I remember once reading an exasperated mums plea on Facebook about what to do, her child wouldn't stop crying and all she wanted was a couple of hours of sleep, she had fed the baby, changed his nappy, held the baby, skin to skin and was now feeling borderline delusional, she did not have any help and we have all been in the same situation. This is what I told her and this is what I will tell anyone including my old self who tried to do everything at once-'Your sanity is the most important, you cannot take care of anyone unless you take care of yourself first. Take a step back. Place the child safely in his/her cot, step out of the room, go to another room, take a few deep breaths, remind yourself you are a good mother. CALM YOURSELF and then go back attend to your child, play white noise(you can find plenty on youtube) it must be louder than your child's cry, hold him/her and rock them steadily'. You see the thing is these tiny little creatures feed off our energies. If we are stressed, they get stressed, we are happy and they are happy. So, it is absolutely ok to leave the room for a few minutes to help you calm yourself. It does not make you a bad mother either. 

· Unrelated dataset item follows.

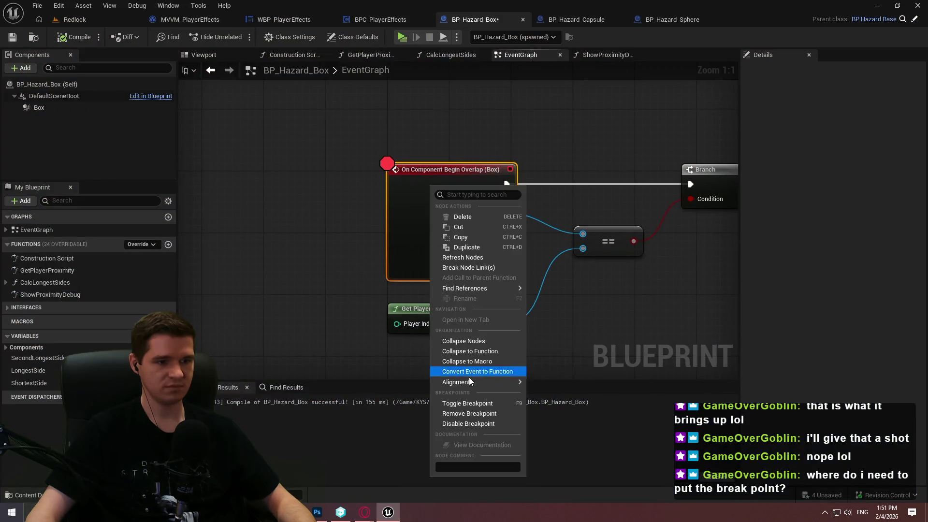
pyautogui.click(460, 414)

Here is the thing, it is absolutely OK if you don't feel that overwhelming love. It is ok if you are not doing exactly what the society expects of you. It is ok if your child threw a tantrum in the supermarket and everyone was staring at you, it is ok if you don't read to your child EVERYDAY, it is OK if all your child ate today was cereal right out of the box, or that their socks don't match, it is ok if your house looks like a mini tornado paid a visit. It is ok if you asked for help when you did because you had to, it is great if you bought yourself something for a change instead of your child or your husband, it is fine that you had a cup of coffee when you were breastfeeding, or when you were pregnant, it is if you look like shit and couldn't give a shit about looking like shit! 

IT IS OK, YOU ARE DOING A GREAT JOB!! The very fact that you soldier on everyday, even when you feel like you can't -makes you a great mother. If you don't believe me just ask your children, trust them when they say- 'you are the best mum in the whole world', they mean every word of it, they don't really know how to be politically correct. So, give yourself a big pat on the back and eat cake- you deserve it!